Friday, January 24, 2014

I was recently asked "what is cloud technology. Isn't that like Google Docs?" and the simple answer is yes. Although we're seeing new cloud computing initiatives and offering appearing everyday (such as Google Docs, iCloud, Azure, and Office 365), cloud computing is nothing new.
So why now you may ask?
Cloud computing has been around for quite some time, and has been a long time in the making. There have been a variety of catalysts over the past few years which have encouraged the momentum of cloud computing.
  • The first and most prevalent one is Internet Access. Access to the web is ubiquitous and high speed Internet access is becoming more and more accessible as time progresses.
  • As Moore's law predicted, processing speed has continued to double every 18 months which has resulted in higher density storage and process speeds continue to increase.
  • The cost of bandwidth is continuing to decrease. As the cost of Internet access and utilisation continue to decrease the Total Cost of Ownership (TCO) of cloud services decreases.

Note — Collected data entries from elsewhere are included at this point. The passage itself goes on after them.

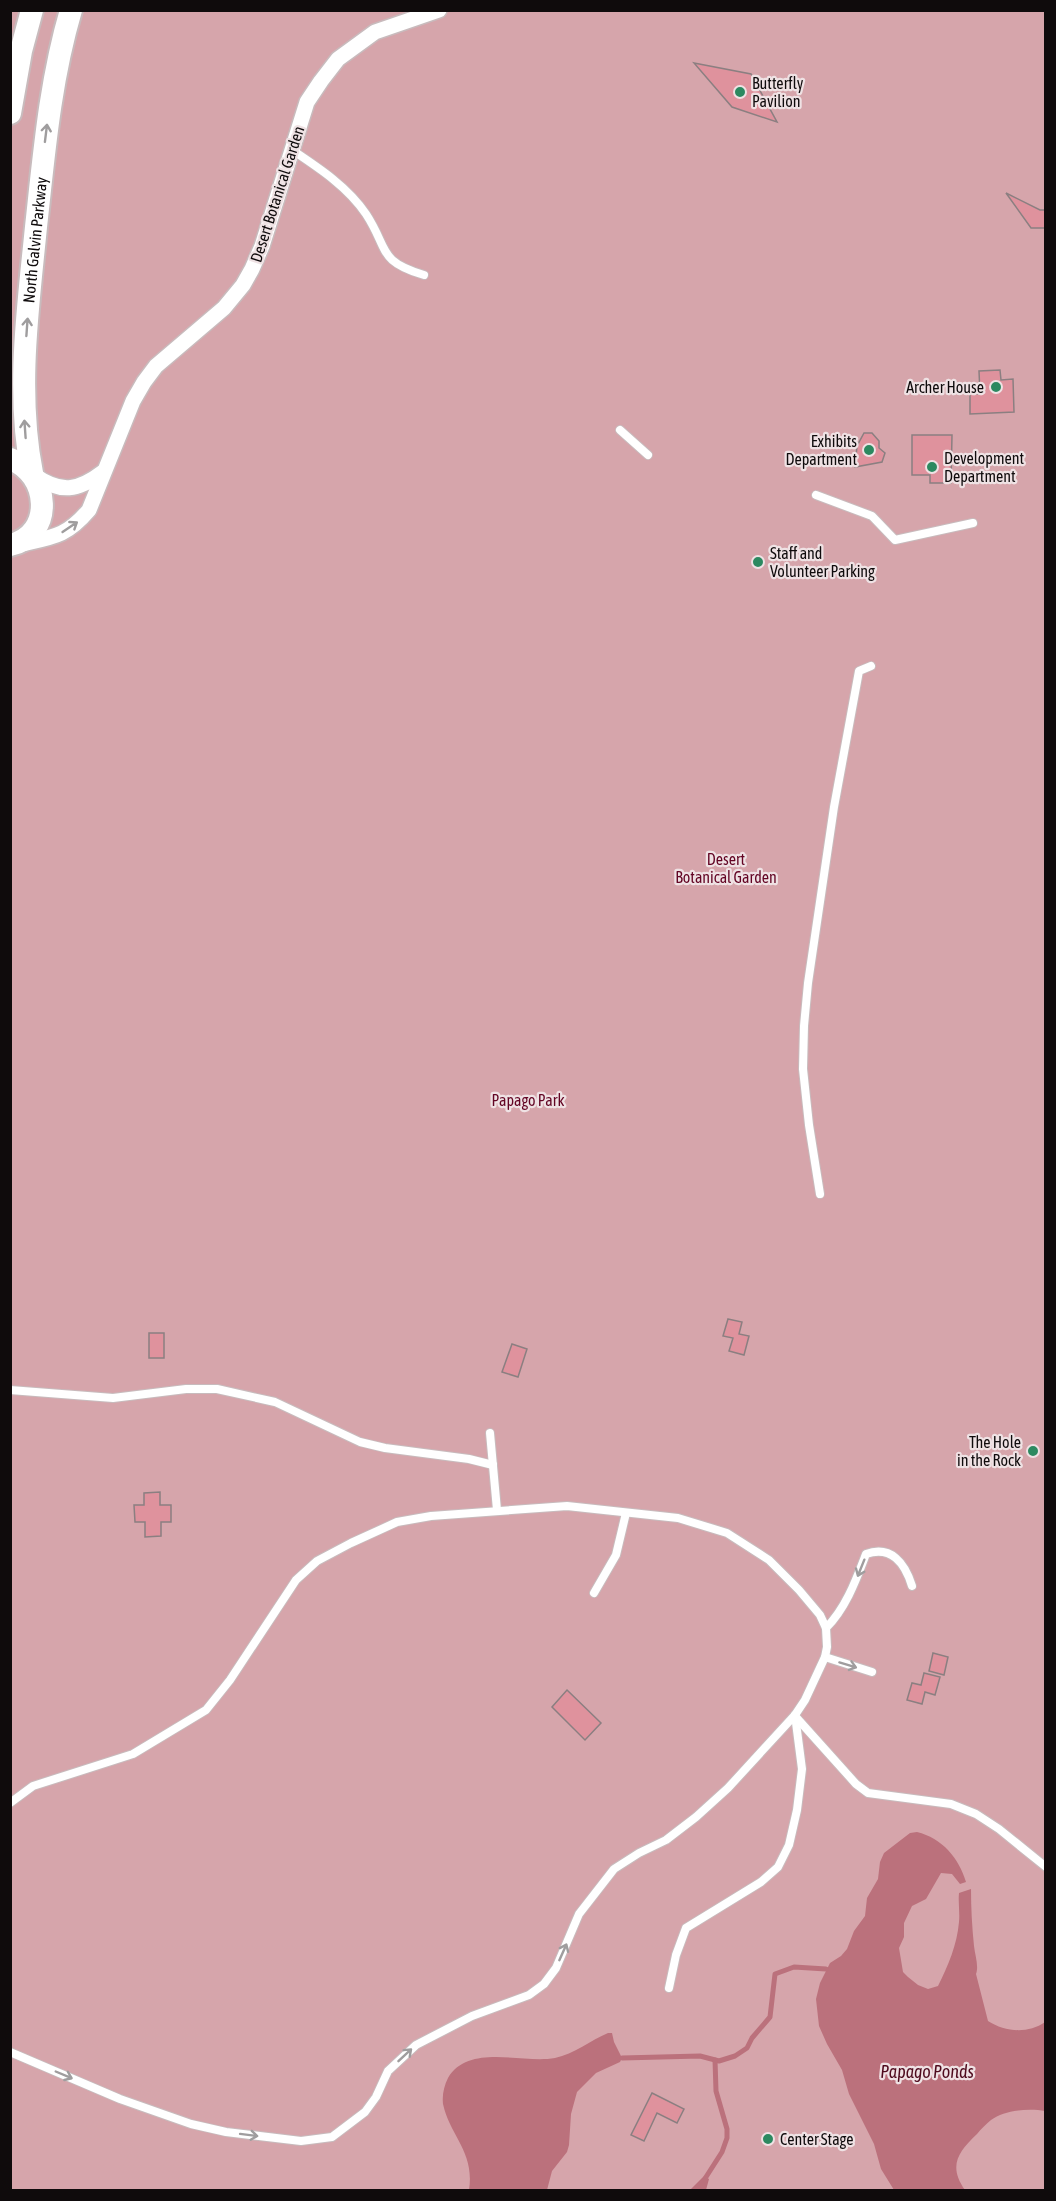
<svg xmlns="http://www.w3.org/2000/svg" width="1056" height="2201" viewBox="0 0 1056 2201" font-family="'Asap Condensed',sans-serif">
<rect width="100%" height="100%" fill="#efe2e4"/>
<rect fill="#d6a5ab" x="11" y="11" width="1034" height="2179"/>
<g fill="#bb717c">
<path d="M917,1832C942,1838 959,1858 966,1882L960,1884L952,1874L941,1873L926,1899L912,1906L904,1923V1937L899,1948L903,1972L908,1977L918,1985L928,1989L938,1986C948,1966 957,1945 959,1922C960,1912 958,1903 959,1893L971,1889C971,1908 972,1927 974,1946C975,1955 979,1966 976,1974L988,2021C1005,2032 1028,2034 1045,2022V2111C1029,2108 1005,2110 991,2120C986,2124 981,2129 977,2134C958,2152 948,2166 965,2190H894L881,2169L874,2144L849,2094L842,2070L827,2044L819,2026L816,1999L820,1983L830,1963L841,1956L847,1949L854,1931L865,1916L867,1898L878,1879L880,1862L884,1853L910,1833Z"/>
<path d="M608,2033H612L614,2042L622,2058L620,2062L596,2073L577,2092L571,2114L569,2145L567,2152L552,2171L547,2190H469C475,2152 450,2136 443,2104C442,2095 444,2086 448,2078C469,2043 522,2064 555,2058C574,2054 591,2040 608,2033Z"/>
<polygon points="704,2176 709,2179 706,2190 690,2190"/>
</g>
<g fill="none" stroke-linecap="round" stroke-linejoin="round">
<g stroke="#bb717c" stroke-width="5">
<polyline points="622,2058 700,2056 719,2061 735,2056 747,2048 752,2038 770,2017 775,1974 794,1967 826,1969"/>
<polyline points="706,2177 722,2152 727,2138 727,2129 716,2091 715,2060"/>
</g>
</g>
<g fill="#df929d" stroke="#8b7f81" stroke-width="1.5">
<polygon points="694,63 751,74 777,122 732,107"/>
<polygon points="1006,193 1040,210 1046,210 1046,228 1031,228"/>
<polygon points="1000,370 1001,380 1013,379 1014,412 970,414 970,394 980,394 979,371"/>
<polygon points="864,433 872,433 879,441 879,448 885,453 882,462 855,467 857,446"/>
<polygon points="912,435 952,435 951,483 930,483 930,475 912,475"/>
<polygon points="728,1319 742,1322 739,1334 749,1336 744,1355 729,1351 733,1338 723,1336"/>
<rect x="149" y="1333" width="15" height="25"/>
<polygon points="512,1344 527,1349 518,1377 502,1372"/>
<polygon points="160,1492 160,1505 171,1505 171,1522 161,1522 161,1536 145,1537 145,1522 135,1522 134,1505 144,1505 144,1493"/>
<polygon points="933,1653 948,1657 944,1675 929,1671"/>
<polygon points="924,1673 940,1677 935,1695 925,1692 922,1704 907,1700 912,1683 921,1685"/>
<polygon points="567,1690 601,1723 585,1740 552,1707"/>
<polygon points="652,2093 684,2109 677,2123 657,2113 644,2141 631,2135"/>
</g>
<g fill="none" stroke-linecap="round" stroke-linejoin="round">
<defs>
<g id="lane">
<path d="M292,150C319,168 348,187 366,214C389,249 377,261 424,275"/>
<polyline points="620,430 648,455"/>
<polyline points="816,495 872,516 895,540 973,523"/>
<polyline points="820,1194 809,1125 803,1069 804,1026 808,983 834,807 859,671 871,666"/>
<polyline points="10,1390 113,1398 186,1389 217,1389 275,1402 360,1442 385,1448 469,1459 493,1465"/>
<polyline points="490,1433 497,1510"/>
<polyline points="594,1593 616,1555 626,1513"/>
<path d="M826,1628C846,1608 856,1580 866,1554C891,1545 905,1563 912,1586"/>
<polyline points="825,1657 872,1672"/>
<polyline points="795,1716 856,1784 868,1793 951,1804 976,1814 999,1829 1046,1867"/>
<polyline points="10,1803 33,1786 133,1754 206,1710 230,1680 296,1580 317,1561 351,1543 397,1522 431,1516 567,1506 678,1518 727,1533 769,1560 799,1590 820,1615 826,1628 827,1647 825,1657 805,1700 795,1715 728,1788 696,1817 666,1840 639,1853 614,1869 579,1914 556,1968 544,1984 529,1995 472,2016 416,2045 388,2071 376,2097 365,2112 332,2137 301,2141 226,2132 191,2124 120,2099 10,2052"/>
<polyline points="669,1988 676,1955 686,1928 761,1882 778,1867 789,1845 797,1810 802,1769 795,1715"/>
</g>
<g id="street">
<path d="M34,475C61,494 78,491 103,472"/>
<path d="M22,544C54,537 67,536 89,510L133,401L144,382L156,366L224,308L243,285L252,269L262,246L307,102L321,81L338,59L375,32L439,10"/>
</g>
<g id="secondary">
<polyline points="10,113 21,51 32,10"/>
<path d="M10,459C50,473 55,535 10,545"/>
<path id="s1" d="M32,473C16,392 28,308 36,227C44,154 50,81 71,10"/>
</g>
</defs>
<use href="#lane" stroke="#c8bbbd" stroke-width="10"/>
<use href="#street" stroke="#c8bbbd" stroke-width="18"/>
<use href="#secondary" stroke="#c8bbbd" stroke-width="26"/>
<use href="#lane" stroke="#fff" stroke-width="8"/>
<use href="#street" stroke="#fff" stroke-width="15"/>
<use href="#secondary" stroke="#fff" stroke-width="22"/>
</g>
<defs><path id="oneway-shaft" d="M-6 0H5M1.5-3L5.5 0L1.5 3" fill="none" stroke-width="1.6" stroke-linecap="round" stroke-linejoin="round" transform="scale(1.5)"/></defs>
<g stroke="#9f9d9e">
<use href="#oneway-shaft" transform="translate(46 133) rotate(-83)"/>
<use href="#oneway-shaft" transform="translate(27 327) rotate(-86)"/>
<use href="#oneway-shaft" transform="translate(25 429) rotate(-94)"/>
<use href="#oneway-shaft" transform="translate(70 527) rotate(-34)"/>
<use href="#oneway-shaft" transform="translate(861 1568) rotate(112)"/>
<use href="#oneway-shaft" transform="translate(848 1665) rotate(17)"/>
<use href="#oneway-shaft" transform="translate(563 1952) rotate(-66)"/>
<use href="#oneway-shaft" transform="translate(405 2055) rotate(-43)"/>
<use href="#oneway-shaft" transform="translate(64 2075) rotate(23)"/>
<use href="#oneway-shaft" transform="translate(249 2135) rotate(7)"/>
</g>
<g fill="#2c8960" stroke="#efe2e4" stroke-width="2">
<circle cx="740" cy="92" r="6"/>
<circle cx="996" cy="387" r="6"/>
<circle cx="869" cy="450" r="6"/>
<circle cx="932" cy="467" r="6"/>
<circle cx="758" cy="562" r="6"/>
<circle cx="1033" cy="1451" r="6"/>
<circle cx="768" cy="2139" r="6"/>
</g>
<g text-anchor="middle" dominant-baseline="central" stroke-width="4.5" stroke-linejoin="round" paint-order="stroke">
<g font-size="16" fill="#0f0b0c" stroke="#efe2e4" text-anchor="start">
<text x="752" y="83">Butterfly<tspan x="752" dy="18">Pavilion</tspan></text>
<text x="984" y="387" text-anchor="end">Archer House</text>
<text x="857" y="441" text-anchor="end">Exhibits<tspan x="857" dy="18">Department</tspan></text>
<text x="944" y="458">Development<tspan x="944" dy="18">Department</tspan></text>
<text x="770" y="553">Staff and<tspan x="770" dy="18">Volunteer Parking</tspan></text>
<text x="1021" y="1442" text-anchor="end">The Hole<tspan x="1021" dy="18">in the Rock</tspan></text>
<text x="780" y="2139">Center Stage</text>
</g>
<g font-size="16" fill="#0f0b0c" stroke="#efe2e4">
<text transform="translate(277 194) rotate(-72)">Desert Botanical Garden</text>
<text stroke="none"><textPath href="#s1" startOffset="234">North Galvin Parkway</textPath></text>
</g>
<g font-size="16" fill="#630524" stroke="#efe2e4">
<text x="726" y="859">Desert<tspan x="726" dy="18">Botanical Garden</tspan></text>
<text x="528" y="1100">Papago Park</text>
</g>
<g font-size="18" font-style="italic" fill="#4f0b1e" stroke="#efe2e4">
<text x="927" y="2071">Papago Ponds</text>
</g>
</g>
<rect width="1056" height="2201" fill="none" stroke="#0f0b0c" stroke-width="24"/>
</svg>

  • As IT technologies mature, service reliability continues to increase; meaning that large IT systems now have various levels of redundancy built-in which reduces or eliminates services outages in the event of a failure.
So what's the big deal?
Cloud computing introduces a significant paradigm shift in the way IT solutions are designed. IT solutions which live in the cloud no longer rely heavily on infrastructure back in your server room. This infrastructure is now offloaded to the service provider. You will now have the ability to roll out and modify applications faster, at a lower cost, with less training, and less effort is required to support these applications than traditional in-house / on-premises applications.
My blog is currently focusing on one such on-premises system, Exchange. For many years my role was as a systems administrator, looking after the IT Infrastructure for a variety of organisations, ranging from small businesses and educational institutes, to remote mining operations and off-shore oil and gas providers. And during that time I always looked at the Exchange box as a ticking time bomb. Every time something went wrong, it cost thousands and everybody yelled!
Exchange typically requires a high-end server that consumed a lot of resources, electricity, licensing costs. Not to mention antivirus and spam filter maintenance, complicated backup and recovery operations, monitoring staff mailbox utilisation, plus all the security headaches. It cost thousands per year in cash to keep the system working well, and a portion of my time every week monitoring and tweaking to keep things healthy.
This makes Exchange an excellent candidate for organisations to "hand-ball" off to someone else to look after - "hand-ball" it out into the cloud. With cloud services, organisations only need to pay for what they use, and in the case of Exchange costs are typically based on a per user per month basis.
Is it worth it?
One way of thinking about cloud computing is to consider it as the Walmart of IT service delivery. In the same way as bulk purchasing and large logistical operations drive down per-item costs, by purchasing huge amount of IT infrastructure and providing services to large numbers of users / companies, the per user / per service cost of these solutions are also driven down. For IT Managers and CIO's the benefits are three fold:
  1. Lower capital expenditure due to less need to invest in high-end server hardware.
  2. Decreased risk because someone else is looking after their IT services.
  3. Lower day-to-day operating costs as typically a lower IT department head count is required.